Mass generation and long-term expansion of hepatocyte organoids from adult primary hepatocytes

Adult primary human hepatocytes (PHHs) are the gold standard in ex vivo toxicological studies and possess the clinical potential to treat patients with liver disease as advanced therapy medicinal products (ATMPs). However, the utility of this valuable cell type has been limited by short-term functionality and limited expansion potential in vitro. While notable advances have been made in the long-term maintenance of primary hepatocytes, there has been limited success in driving the efficient generation and expansion of adult PHH-derived organoids which recapitulate both liver tissue architecture and function, hampering in vitro studies and regenerative medicine applications.
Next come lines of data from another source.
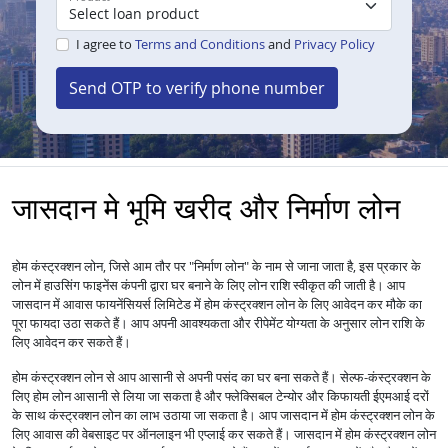
I agree to
Terms and Conditions
and
Privacy Policy
Send OTP to verify phone number
जासदान मे भूमि खरीद और निर्माण लोन
होम कंस्ट्रक्शन लोन, जिसे आम तौर पर "निर्माण लोन" के नाम से जाना जाता है, इस प्रकार के
लोन में हाउसिंग फाइनेंस कंपनी द्वारा घर बनाने के लिए लोन राशि स्वीकृत की जाती है। आप
जासदान में आवास फायनेंसियर्स लिमिटेड में होम कंस्ट्रक्शन लोन के लिए आवेदन कर मौके का
पूरा फायदा उठा सकते हैं। आप अपनी आवश्यकता और रीपेमेंट योग्यता के अनुसार लोन राशि के
लिए आवेदन कर सकते हैं।
होम कंस्ट्रक्शन लोन से आप आसानी से अपनी पसंद का घर बना सकते हैं। सेल्फ-कंस्ट्रक्शन के
लिए होम लोन आसानी से लिया जा सकता है और फ्लेक्सिबल टेन्योर और किफायती ईएमआई दरों
के साथ कंस्ट्रक्शन लोन का लाभ उठाया जा सकता है। आप जासदान में होम कंस्ट्रक्शन लोन के
लिए आवास की वेबसाइट पर ऑनलाइन भी एप्लाई कर सकते हैं। जासदान में होम कंस्ट्रक्शन लोन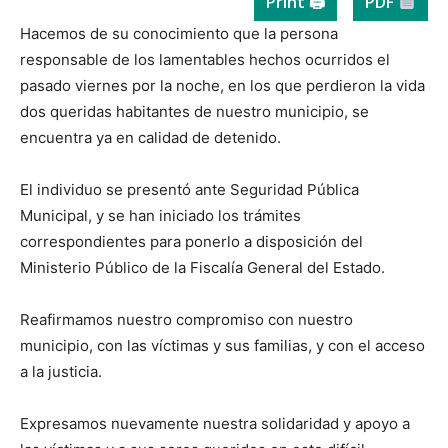
Print 🖨
PDF
Hacemos de su conocimiento que la persona
responsable de los lamentables hechos ocurridos el
pasado viernes por la noche, en los que perdieron la vida
dos queridas habitantes de nuestro municipio, se
encuentra ya en calidad de detenido.
El individuo se presentó ante Seguridad Pública
Municipal, y se han iniciado los trámites
correspondientes para ponerlo a disposición del
Ministerio Público de la Fiscalía General del Estado.
Reafirmamos nuestro compromiso con nuestro
municipio, con las víctimas y sus familias, y con el acceso
a la justicia.
Expresamos nuevamente nuestra solidaridad y apoyo a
Here we describe the mass generation and long-term expansion of hepatocyte organoids with functionally interconnected hepatic and biliary-like structures from adult primary human hepatocytes. Hepatocyte organoids retain the expression of lineage and functional markers, closely resembling PHH, while also acquiring the expression of regeneration, fetal and biliary markers. Organoids perform key hepatocyte functions while proliferating and can be matured to enhance their functionality. As a proof-of-principle, we demonstrate that hepatocyte organoids can recapitulate hallmarks of cholestasis and steatosis in vitro. Moreover, we show that hepatocytes can be transfected, transduced and gene edited in 3D prior to organoid generation, facilitating a wide range of applications. Our novel hepatocyte organoid system bridges the gap between short-term functionality of primary human hepatocytes and the need for scalable, long-term organoid models of the adult liver, offering immense potential for drug testing, disease modeling, and advanced therapeutic applications. Overall design: Primary adult human hepatocytes were used to form spheroids in hepatocyte spheroid medium, which were then embedded in Matrigel and expanded into hepatocyte organoids (HOs) using a defined hepatocyte expansion medium. These organoids were matured in hepatocyte maturation medium and cultured for several weeks with periodic passaging. Bulk RNA-sequencing was performed on the primary hepatocytes, spheroids and hepato-biliary organoids using the Kapa mRNA HyperPrep Kit, followed by sequencing on Illumina NextSeq2000 and analysis with DESeq2, incorporating donor batch correction and functional annotation of differentially expressed genes.